NERS PhD Alum Stephen Taller receives DOE Rapid Turnaround Experiment award
The award will allow Taller to use the Michigan Ion Beam Laboratory to perform in-situ dual ion beam irradiation.
The award will allow Taller to use the Michigan Ion Beam Laboratory to perform in-situ dual ion beam irradiation.
Dr. Stephen Taller, an alum of the U-M Department of Nuclear Engineering & Radiological Sciences (NERS), has been awarded a Rapid Turnaround Experiment (RTE) project from the U.S. Department of Energy – Office of Nuclear Energy (DOE-NE) Nuclear Science User Facilities (NSUF). Part of Taller’s research will be conducted at NERS in the Michigan Ion Beam Laboratory (MIBL).
Taller received his PhD from NERS in January 2020 and then worked as a postdoc with Prof. Gary Was in MIBL. He is currently an Alvin M. Weinberg Fellow at Oak Ridge National Laboratory (ORNL). He received the fellowship for his research into radiation effects in commercial nuclear materials and emerging material systems. The award enables supplementary experiments to add to Taller’s ongoing research projects at ORNL and to have a better understanding of additively manufactured nickel-based superalloys for advanced reactor applications.
Taller’s research is based on the challenges of the structural materials used for high-temperature advanced reactors. Nickel-based superalloys are a candidate alloy class because of their intrinsic resistance to creep, adequate corrosion resistance, and the ability to tailor the microstructure for high strength through controlled precipitate formation. In reactors, the absorption of transmutation-produced helium at grain boundaries becomes a key factor in the propagation of cracks. Taller’s research will examine how the precipitate-lattice interfaces can act as benign locations in the microstructure to trap helium, reducing the detrimental accumulation of helium and the formation of cavities at grain boundaries. This RTE award will give him access to MIBL, where he’ll perform in-situ dual ion beam irradiation with direct TEM observation.

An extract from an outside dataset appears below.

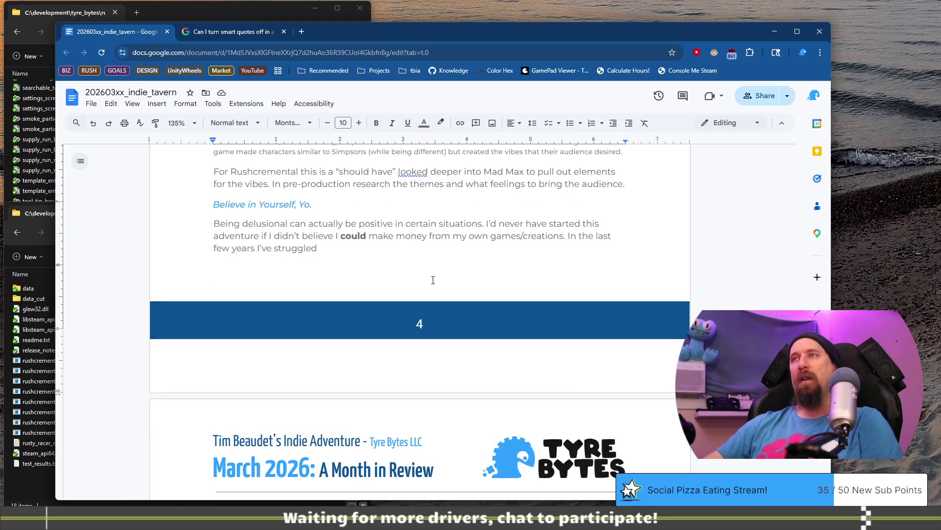
scroll(433, 278, "down", 3)
scroll(433, 279, "up", 9)
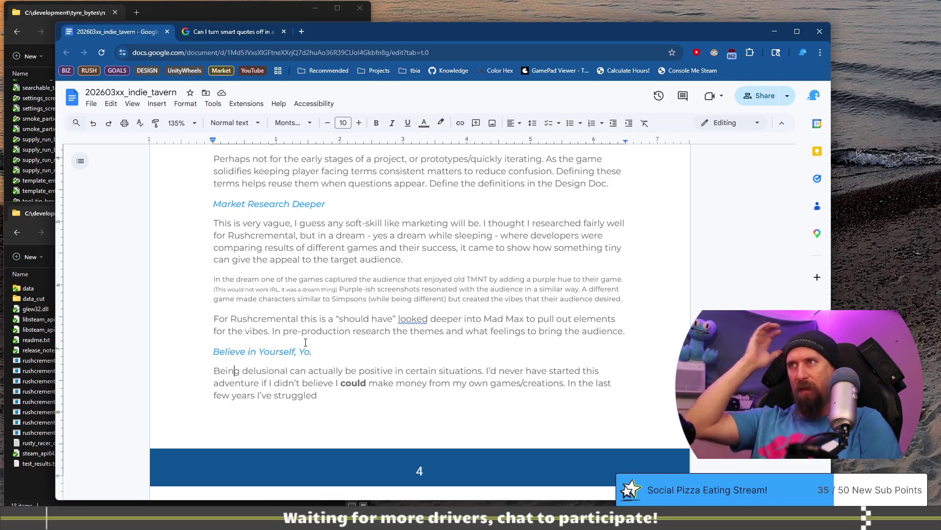
scroll(307, 339, "down", 3)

In the south target room of MIBL, two beamlines, BL6 and BL8, are connected to the 300 kV Tecnai Fisher Scientific TEM. BL6 can deliver ions from the 400 kV NEC ion implanter into the microscope while BL8 can deliver low-energy helium beams. Taller will use the two beamlines with the high-temperature sample holder to observe the nucleation and growth of helium-induced bubbles in an example nickel-based superalloy as a function of temperature. “I think it will be a challenging set of experiments to set up and perform with interesting knowledge to gain,” he said.
“Ever since the transmission electron microscope was commissioned in 2018 in MIBL while I was still a student in NERS,” Taller said, “I have been contemplating the types of experiments and the breadth of knowledge a dual ion beam irradiation experiment inside a TEM can discover. There are only a handful of laboratories around the world capable of this type of experiment and I feel grateful to be able to work with MIBL through this award.”
According to the DOE, the selection process for awarding RTE projects is driven by several factors including technical approach, DOE-NE’s mission relevance, and scientific-technical merit. Through the RTE solicitation, a researcher can apply for no-cost access to NSUF’s capabilities located across the United States.
“My long-term objective is to see the continued use of nuclear technology for widespread electricity generation through the development of radiation-resistant materials,” Taller said. “There are a lot of good ideas that need knowledge of radiation damage in materials to make that jump from paper to reality. I am using the knowledge of helium effects from my PhD and this fellowship at ORNL to continue research into radiation effects in commercial nuclear materials and emerging material systems in pursuit of my goal of seeing nuclear energy prosper in a safe and sustainable manner.”